In the years following the death of her husband on 8 September 1935, Mrs. Doheny assumed control of his petroleum business, which she managed successfully until its eventual liquidation.
Edward Doheny had given liberally to charitable and educational causes, establishing the pattern on which his wife based her own benefactions in later years. Projects attributed wholly to Mrs.
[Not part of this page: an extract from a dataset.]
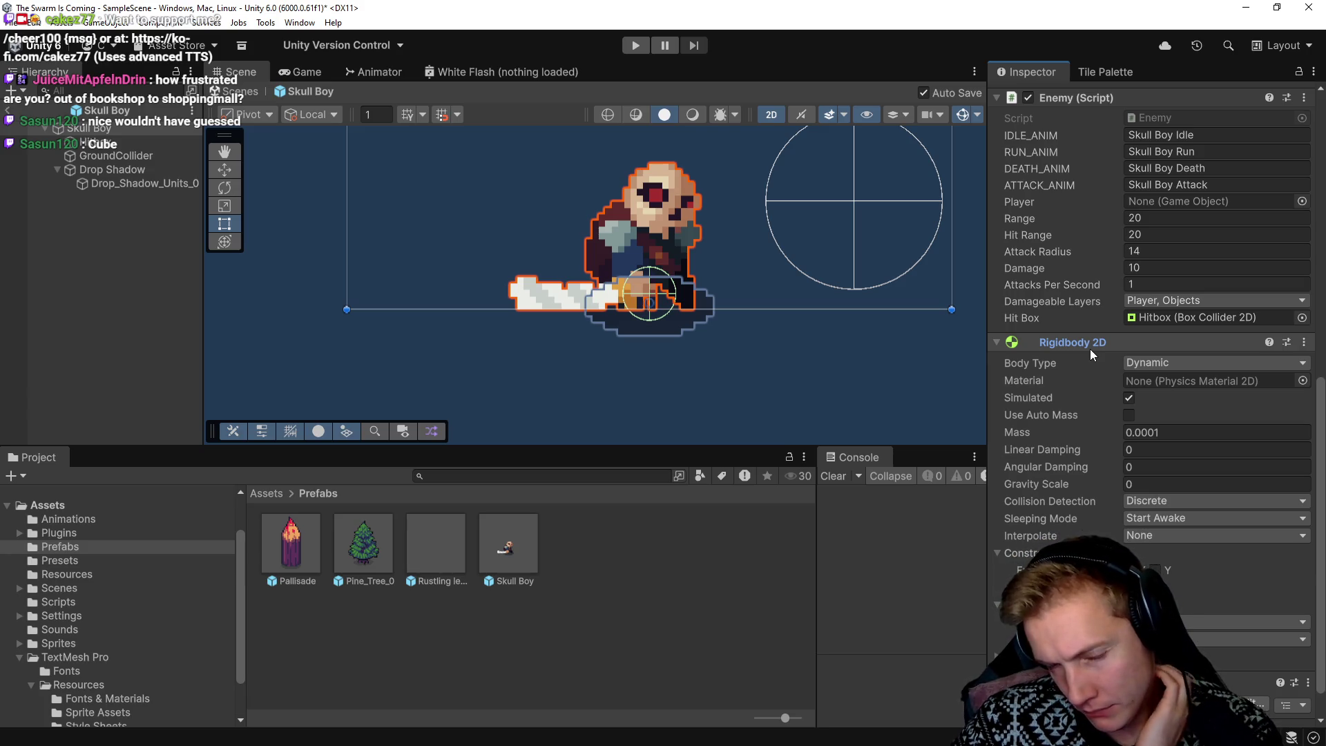
scroll(1126, 366, up, 8)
Doheny were the Edward Laurence Doheny Memorial Library at Saint John's Seminary in Camarillo, California (1940); the Edward L. Doheny Memorial Vincentian House of Studies in Washington, D.C. (1941); the Carrie Estelle Doheny Eye Foundation (now the Doheny Eye Institute) in Los Angeles (1947); the Carrie Estelle Doheny Foundation (1949); the chapel and two other buildings at Maryvale (1952); the Estelle Doheny Hospital (1956); and the chapel and three other buildings at Saint Vincent's Seminary in Montebello (1958). In 1954 she was chosen Woman of the Year by the Los Angeles Times.
Mrs. Doheny began her collection of rare books and manuscripts in the 1920s with the encouragement of the Dohenys' legal counsel, Frank J. Hogan, a leading bibliophile. She was also assisted by A. Edward Newton, A.